Education’s Inflated Value: Your education is not more important than any other struggle

nodiplomacy:

I recently got into an argument with a professor online over the value of education and why people may still be politically sympathetic to “the cause,” but simply will not ever cancel classes. This is the single most common reason given for why faculty and graduate students would not abide the strike.
First of all, I would like to say that I thought we kind of already made the choice to join the union to protect our individual liberties, so we should probably stand up for our fellow colleagues. Because when we are injured we would want our colleagues to stand up and defend us… right?
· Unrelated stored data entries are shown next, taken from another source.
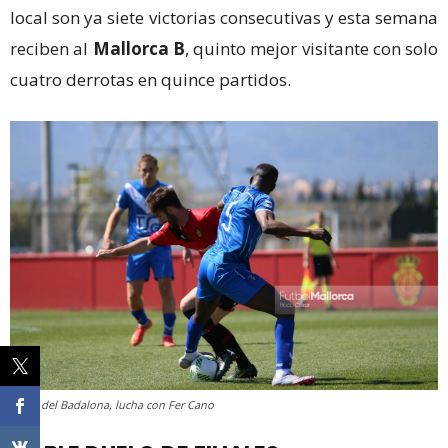
local son ya siete victorias consecutivas y esta semana
reciben al
Mallorca B
, quinto mejor visitante con solo
cuatro derrotas en quince partidos.
Musa del Badalona, lucha con Fer Cano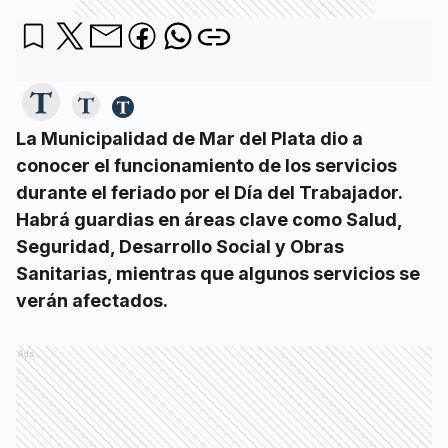
La Municipalidad de Mar del Plata dio a
conocer el funcionamiento de los servicios
durante el feriado por el Día del Trabajador.
Habrá guardias en áreas clave como Salud,
Seguridad, Desarrollo Social y Obras
Sanitarias, mientras que algunos servicios se
verán afectados.
Ads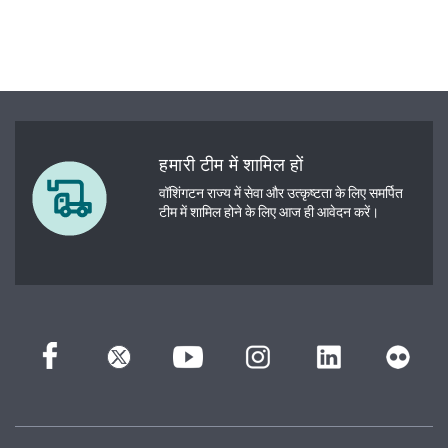
हमारी टीम में शामिल हों
वॉशिंगटन राज्य में सेवा और उत्कृष्टता के लिए समर्पित
टीम में शामिल होने के लिए आज ही आवेदन करें।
Here is my most important point: generalizing “education as more important than” creates a very slippery dichotomy that erases the labor people of color have put into building the university and making it run every day, including today. At the strike in my University, it was not surprising that most of the rally and the picket chants were in Spanish. In fact, if you participated and did not know Spanish, chances were that you understood about 20% of what was conveyed. The reason for this is very simple: most AFSCME workers are people of color, predominately Latino service workers. This reality is very specific to the University of California, and it is a reality that the University management exploits every day with unlivable wages, unaffordable health care, and blatant discrimination and intimidation. No, your education is not more important than the struggles of these workers; in fact, it does not even come close. Your education is not more important than the actual daily struggle of having to put food on the table, or having to tell your children why you don’t have enough money to pay the rent. In fact, your education is not more important than any other struggle. It is simply not OK to argue that missing one day (or one week, or whatever that length of duration of a strike is) is comparable to the misery and pain of not earning a decent wage. It is also not OK to delegitimize a strike as unimportant or not a “real strike,” because there was not a hunger strike involved. Let’s set this straight – management has already proven that it does not care about its workers and its students, why in your right mind would you think they would care about your health? A hunger strike is a very risky form of protest, and I would not recommend it to anybody. It is largely contingent on whether you can get public awareness and sympathy to your struggles, and in a world where political struggles easily become marginalized and delegitimized (key word of the day), populism is a tough shot to guarantee your demands will be met without serious health repercussions.